» RECORD SET:

[Start of section]

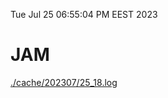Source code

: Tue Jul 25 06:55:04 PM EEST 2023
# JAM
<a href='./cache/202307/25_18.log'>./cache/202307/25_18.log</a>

[End of section]
[Start of section]

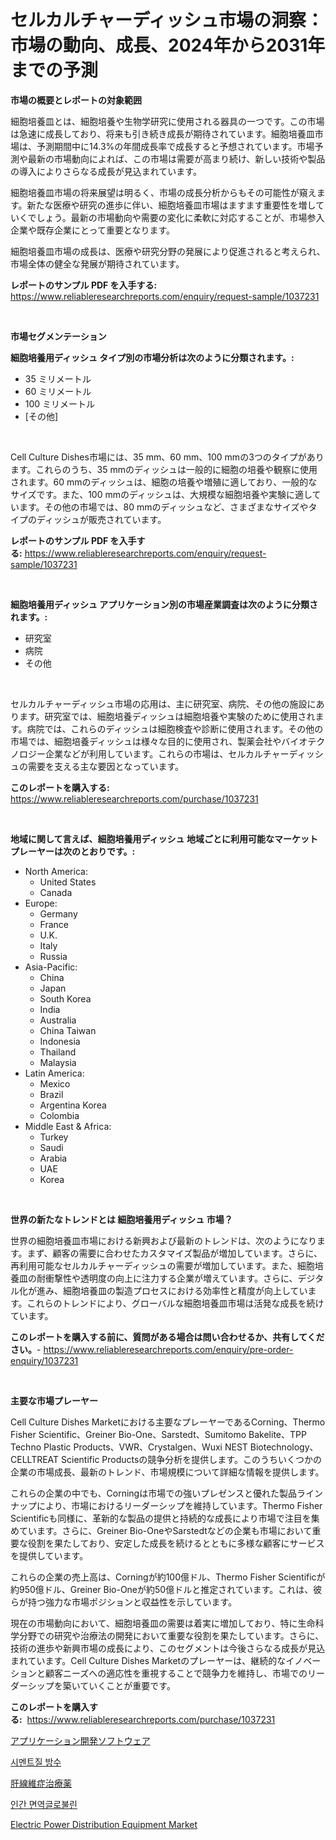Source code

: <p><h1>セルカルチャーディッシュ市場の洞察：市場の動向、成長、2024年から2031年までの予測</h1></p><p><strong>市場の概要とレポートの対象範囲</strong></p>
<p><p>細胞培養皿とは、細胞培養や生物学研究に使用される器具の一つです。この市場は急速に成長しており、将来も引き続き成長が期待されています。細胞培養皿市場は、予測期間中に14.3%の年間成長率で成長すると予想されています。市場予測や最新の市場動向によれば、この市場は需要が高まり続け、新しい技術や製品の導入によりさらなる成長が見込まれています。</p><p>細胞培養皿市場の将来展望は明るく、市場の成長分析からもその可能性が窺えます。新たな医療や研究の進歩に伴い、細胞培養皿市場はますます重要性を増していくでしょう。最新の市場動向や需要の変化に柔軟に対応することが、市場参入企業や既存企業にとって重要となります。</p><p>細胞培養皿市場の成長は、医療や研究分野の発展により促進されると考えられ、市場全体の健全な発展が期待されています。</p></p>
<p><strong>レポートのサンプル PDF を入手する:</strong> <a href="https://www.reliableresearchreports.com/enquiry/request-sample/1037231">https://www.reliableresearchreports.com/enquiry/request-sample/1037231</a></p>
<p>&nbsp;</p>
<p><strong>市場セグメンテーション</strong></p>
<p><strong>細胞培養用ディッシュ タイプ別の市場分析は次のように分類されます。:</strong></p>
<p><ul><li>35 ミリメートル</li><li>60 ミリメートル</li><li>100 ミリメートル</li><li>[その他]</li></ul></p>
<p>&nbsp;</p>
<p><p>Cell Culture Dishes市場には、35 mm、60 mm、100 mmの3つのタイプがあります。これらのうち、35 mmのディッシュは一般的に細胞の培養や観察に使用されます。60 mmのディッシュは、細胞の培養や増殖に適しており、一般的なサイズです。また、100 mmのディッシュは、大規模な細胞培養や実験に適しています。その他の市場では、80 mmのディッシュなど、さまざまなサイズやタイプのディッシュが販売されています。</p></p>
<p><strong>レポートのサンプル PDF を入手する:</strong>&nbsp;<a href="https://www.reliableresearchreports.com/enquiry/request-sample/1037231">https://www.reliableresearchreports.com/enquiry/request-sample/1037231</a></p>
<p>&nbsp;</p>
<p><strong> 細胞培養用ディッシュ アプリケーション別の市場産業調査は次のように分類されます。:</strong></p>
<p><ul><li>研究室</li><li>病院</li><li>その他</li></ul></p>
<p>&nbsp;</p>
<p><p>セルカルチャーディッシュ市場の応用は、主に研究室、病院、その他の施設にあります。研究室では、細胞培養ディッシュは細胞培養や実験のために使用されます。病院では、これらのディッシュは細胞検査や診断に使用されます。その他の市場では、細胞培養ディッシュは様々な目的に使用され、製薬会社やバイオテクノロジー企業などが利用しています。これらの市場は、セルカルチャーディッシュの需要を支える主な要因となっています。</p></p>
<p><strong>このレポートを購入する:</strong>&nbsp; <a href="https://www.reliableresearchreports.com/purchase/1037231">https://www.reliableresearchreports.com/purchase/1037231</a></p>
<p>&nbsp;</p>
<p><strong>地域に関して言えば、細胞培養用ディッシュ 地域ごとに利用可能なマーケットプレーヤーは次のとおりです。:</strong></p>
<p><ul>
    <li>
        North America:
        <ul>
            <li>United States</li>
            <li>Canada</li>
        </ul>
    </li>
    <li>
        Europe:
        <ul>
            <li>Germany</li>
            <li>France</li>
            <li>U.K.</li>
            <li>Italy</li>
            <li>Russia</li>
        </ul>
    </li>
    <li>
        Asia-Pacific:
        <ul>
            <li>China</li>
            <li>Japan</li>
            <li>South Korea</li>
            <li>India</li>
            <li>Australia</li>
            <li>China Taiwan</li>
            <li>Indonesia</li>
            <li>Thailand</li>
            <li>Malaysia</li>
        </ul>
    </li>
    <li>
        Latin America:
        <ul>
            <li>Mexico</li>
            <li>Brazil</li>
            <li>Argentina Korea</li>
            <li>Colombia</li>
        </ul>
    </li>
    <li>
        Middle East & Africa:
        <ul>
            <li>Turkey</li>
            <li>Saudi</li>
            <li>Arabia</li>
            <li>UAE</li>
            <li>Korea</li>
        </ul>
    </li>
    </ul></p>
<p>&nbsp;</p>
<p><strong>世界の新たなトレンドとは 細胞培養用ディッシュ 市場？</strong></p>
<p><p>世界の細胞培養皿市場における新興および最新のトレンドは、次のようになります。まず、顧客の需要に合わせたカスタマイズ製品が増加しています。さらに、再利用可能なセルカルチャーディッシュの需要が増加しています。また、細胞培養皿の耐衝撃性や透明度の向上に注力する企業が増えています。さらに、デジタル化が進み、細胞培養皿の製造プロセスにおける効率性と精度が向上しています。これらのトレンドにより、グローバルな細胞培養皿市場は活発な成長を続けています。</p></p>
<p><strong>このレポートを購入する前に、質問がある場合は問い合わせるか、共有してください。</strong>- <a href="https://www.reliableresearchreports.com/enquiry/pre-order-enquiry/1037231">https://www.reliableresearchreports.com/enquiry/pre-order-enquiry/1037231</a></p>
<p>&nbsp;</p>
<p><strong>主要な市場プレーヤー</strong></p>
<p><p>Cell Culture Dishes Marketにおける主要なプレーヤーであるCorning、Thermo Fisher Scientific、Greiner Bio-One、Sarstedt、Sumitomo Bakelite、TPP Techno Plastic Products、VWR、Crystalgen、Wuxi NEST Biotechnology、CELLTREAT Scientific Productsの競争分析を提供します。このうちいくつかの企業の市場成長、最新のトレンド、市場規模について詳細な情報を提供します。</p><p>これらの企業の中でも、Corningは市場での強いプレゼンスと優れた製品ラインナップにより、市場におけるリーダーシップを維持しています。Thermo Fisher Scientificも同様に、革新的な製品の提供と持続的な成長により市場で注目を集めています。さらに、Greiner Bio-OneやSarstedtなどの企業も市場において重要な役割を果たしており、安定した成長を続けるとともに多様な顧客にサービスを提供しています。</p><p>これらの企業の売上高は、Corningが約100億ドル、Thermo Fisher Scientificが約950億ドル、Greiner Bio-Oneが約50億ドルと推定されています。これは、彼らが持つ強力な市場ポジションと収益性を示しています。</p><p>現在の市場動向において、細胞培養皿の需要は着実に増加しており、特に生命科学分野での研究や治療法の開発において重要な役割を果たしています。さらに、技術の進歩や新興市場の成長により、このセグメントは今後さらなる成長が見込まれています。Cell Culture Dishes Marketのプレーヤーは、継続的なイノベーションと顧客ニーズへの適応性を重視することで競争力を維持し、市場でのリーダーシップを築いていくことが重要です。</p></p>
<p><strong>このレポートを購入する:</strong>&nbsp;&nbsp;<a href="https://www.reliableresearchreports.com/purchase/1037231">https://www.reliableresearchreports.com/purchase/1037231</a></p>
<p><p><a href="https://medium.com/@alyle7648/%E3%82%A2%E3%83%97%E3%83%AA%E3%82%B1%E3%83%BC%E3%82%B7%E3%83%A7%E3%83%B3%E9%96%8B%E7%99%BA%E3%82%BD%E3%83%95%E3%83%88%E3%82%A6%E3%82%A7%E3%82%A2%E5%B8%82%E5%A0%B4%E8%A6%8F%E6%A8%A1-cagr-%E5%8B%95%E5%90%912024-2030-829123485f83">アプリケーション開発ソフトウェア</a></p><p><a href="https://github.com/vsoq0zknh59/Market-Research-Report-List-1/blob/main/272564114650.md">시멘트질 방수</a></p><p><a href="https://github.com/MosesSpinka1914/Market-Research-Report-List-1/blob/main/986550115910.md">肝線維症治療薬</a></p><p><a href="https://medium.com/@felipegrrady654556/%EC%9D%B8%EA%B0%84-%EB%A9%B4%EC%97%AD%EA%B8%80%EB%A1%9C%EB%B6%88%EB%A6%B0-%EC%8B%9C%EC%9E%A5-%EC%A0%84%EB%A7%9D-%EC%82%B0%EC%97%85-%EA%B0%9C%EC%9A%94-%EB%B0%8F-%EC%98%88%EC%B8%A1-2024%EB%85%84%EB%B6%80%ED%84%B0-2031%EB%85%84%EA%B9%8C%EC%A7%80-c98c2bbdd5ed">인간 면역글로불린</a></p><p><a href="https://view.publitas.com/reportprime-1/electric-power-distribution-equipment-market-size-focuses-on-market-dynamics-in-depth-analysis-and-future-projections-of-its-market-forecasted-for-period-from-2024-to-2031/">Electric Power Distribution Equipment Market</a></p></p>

[End of section]

» WHAT THE TASK REQUIRES: List every line in the data above that contains the string "reliableresearchreports".

» RESPONSE AREA:
<p><strong>レポートのサンプル PDF を入手する:</strong> <a href="https://www.reliableresearchreports.com/enquiry/request-sample/1037231">https://www.reliableresearchreports.com/enquiry/request-sample/1037231</a></p>
<p><strong>レポートのサンプル PDF を入手する:</strong>&nbsp;<a href="https://www.reliableresearchreports.com/enquiry/request-sample/1037231">https://www.reliableresearchreports.com/enquiry/request-sample/1037231</a></p>
<p><strong>このレポートを購入する:</strong>&nbsp; <a href="https://www.reliableresearchreports.com/purchase/1037231">https://www.reliableresearchreports.com/purchase/1037231</a></p>
<p><strong>このレポートを購入する前に、質問がある場合は問い合わせるか、共有してください。</strong>- <a href="https://www.reliableresearchreports.com/enquiry/pre-order-enquiry/1037231">https://www.reliableresearchreports.com/enquiry/pre-order-enquiry/1037231</a></p>
<p><strong>このレポートを購入する:</strong>&nbsp;&nbsp;<a href="https://www.reliableresearchreports.com/purchase/1037231">https://www.reliableresearchreports.com/purchase/1037231</a></p>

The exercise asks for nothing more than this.